• _What the exercise asks_
Reproduce the data word for word from its first line through the line that contains "common name: 22-spot ladybird", and include that line.

# # # # #

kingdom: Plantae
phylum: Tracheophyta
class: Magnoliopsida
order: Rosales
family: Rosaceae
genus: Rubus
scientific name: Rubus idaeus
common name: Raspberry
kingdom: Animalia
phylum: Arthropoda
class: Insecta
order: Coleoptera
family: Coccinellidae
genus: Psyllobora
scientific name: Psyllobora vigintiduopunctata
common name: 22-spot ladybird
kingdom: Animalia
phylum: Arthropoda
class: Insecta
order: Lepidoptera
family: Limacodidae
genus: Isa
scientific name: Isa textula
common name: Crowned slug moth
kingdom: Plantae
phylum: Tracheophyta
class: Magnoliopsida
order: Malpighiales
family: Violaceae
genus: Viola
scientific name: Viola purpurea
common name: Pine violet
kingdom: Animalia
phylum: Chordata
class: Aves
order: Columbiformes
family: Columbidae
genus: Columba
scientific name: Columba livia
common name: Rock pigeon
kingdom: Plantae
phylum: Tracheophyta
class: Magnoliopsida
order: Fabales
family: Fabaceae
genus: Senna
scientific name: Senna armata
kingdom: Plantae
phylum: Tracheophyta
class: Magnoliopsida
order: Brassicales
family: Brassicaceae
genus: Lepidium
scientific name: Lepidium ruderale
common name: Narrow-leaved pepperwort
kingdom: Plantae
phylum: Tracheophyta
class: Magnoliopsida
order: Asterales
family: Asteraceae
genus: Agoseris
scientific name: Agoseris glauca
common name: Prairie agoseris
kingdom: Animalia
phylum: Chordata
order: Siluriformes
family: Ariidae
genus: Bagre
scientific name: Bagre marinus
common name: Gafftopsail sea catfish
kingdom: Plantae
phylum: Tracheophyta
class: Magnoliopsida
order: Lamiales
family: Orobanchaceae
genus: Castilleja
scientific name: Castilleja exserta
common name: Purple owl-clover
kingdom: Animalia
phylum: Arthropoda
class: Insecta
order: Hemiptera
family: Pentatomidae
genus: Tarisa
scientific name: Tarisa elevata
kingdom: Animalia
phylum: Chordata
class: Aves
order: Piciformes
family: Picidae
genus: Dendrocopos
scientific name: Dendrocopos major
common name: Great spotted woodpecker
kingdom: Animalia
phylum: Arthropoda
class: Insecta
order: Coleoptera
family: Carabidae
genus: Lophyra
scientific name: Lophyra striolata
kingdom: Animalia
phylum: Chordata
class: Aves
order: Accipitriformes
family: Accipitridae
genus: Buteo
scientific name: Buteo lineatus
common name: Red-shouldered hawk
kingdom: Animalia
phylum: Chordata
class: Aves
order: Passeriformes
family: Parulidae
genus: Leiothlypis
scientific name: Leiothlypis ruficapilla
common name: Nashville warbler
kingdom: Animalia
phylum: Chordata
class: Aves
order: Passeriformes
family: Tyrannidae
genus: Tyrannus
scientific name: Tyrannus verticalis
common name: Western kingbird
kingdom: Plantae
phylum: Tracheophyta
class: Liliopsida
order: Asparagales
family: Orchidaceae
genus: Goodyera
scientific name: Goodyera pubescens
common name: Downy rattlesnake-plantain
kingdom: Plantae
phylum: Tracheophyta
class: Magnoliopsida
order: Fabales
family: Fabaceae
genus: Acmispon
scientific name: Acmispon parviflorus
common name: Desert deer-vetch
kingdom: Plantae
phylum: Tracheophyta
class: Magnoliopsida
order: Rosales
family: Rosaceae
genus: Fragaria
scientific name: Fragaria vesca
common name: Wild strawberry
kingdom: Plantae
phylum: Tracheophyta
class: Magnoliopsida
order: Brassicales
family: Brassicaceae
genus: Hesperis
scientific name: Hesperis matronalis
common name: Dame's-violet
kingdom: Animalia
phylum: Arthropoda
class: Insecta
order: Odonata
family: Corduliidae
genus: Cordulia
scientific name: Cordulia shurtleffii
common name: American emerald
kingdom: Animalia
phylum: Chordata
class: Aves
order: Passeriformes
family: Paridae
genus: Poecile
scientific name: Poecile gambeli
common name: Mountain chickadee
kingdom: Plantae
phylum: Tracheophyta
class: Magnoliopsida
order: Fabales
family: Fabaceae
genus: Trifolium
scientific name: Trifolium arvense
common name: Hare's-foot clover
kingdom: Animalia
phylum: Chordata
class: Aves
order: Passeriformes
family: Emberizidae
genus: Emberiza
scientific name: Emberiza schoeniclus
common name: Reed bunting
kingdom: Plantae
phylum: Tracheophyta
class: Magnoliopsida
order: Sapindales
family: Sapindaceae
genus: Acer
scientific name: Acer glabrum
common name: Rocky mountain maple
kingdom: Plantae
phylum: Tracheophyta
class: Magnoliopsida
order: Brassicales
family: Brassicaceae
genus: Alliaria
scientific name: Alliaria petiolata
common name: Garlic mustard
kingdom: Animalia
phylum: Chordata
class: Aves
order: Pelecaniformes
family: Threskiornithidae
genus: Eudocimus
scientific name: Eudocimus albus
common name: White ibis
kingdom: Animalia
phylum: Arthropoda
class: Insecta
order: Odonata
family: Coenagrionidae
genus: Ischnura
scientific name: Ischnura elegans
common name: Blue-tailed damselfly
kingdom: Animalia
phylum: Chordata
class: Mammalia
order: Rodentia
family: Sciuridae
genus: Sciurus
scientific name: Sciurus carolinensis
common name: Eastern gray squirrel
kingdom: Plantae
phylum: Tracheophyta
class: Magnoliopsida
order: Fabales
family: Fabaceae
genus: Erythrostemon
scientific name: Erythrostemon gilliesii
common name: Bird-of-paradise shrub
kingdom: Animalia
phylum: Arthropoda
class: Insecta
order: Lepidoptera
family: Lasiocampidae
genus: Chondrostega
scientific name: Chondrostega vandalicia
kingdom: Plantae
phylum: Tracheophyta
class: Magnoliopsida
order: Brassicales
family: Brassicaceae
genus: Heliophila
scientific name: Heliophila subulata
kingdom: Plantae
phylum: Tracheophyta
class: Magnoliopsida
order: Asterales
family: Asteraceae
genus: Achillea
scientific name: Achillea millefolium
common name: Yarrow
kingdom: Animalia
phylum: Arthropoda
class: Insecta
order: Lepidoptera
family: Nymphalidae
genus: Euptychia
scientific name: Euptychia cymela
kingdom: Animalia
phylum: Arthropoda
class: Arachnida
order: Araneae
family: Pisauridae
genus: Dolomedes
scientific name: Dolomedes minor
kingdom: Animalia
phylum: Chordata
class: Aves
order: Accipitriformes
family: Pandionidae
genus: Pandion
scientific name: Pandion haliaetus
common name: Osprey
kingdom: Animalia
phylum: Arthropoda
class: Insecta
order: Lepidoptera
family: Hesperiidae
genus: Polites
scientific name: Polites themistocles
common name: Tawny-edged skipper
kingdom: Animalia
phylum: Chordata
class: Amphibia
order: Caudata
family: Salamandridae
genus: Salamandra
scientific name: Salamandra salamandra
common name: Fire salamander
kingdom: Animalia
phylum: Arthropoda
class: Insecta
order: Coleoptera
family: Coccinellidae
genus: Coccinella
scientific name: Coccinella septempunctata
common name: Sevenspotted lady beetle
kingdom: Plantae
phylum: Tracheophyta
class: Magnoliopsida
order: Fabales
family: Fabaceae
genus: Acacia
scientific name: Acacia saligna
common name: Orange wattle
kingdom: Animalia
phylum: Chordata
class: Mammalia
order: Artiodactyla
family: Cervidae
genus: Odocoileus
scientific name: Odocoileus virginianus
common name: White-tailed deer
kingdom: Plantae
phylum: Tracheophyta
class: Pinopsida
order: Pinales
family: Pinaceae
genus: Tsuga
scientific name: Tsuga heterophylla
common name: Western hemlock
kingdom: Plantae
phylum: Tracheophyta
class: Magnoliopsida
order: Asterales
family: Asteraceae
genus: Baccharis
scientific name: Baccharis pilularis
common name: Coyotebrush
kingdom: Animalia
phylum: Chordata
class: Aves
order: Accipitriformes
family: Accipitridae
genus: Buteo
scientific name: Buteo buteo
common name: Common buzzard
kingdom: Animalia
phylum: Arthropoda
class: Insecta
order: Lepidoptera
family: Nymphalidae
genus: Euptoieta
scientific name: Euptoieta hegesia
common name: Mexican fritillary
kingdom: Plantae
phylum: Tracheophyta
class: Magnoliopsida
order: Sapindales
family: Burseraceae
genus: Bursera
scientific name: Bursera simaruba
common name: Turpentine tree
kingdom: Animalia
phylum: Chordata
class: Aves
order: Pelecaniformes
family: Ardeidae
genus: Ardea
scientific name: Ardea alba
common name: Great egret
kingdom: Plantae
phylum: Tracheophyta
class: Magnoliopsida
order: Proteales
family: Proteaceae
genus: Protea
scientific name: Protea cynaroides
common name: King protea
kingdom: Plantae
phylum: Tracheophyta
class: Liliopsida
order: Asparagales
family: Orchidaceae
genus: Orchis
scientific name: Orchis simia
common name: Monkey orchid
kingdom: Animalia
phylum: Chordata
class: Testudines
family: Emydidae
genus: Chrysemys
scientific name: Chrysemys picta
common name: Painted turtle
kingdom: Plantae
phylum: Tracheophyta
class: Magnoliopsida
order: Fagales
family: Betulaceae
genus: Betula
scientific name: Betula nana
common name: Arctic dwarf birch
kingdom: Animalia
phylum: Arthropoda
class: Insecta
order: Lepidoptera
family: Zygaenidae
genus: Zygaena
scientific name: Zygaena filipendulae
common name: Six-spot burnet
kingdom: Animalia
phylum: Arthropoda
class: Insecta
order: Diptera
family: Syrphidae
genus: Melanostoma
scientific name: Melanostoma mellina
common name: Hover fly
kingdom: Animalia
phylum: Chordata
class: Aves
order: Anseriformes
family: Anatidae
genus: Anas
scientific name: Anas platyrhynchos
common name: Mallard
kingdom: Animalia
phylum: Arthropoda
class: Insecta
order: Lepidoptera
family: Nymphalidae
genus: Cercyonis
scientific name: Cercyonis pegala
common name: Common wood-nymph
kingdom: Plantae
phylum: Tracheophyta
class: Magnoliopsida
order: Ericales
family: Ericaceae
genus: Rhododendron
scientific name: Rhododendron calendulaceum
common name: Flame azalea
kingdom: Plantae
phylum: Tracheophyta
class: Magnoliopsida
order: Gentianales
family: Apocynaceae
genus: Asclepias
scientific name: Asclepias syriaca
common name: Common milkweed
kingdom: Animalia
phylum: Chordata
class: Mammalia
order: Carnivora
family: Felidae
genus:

# # # # #

• _Exercise solution_
kingdom: Plantae
phylum: Tracheophyta
class: Magnoliopsida
order: Rosales
family: Rosaceae
genus: Rubus
scientific name: Rubus idaeus
common name: Raspberry
kingdom: Animalia
phylum: Arthropoda
class: Insecta
order: Coleoptera
family: Coccinellidae
genus: Psyllobora
scientific name: Psyllobora vigintiduopunctata
common name: 22-spot ladybird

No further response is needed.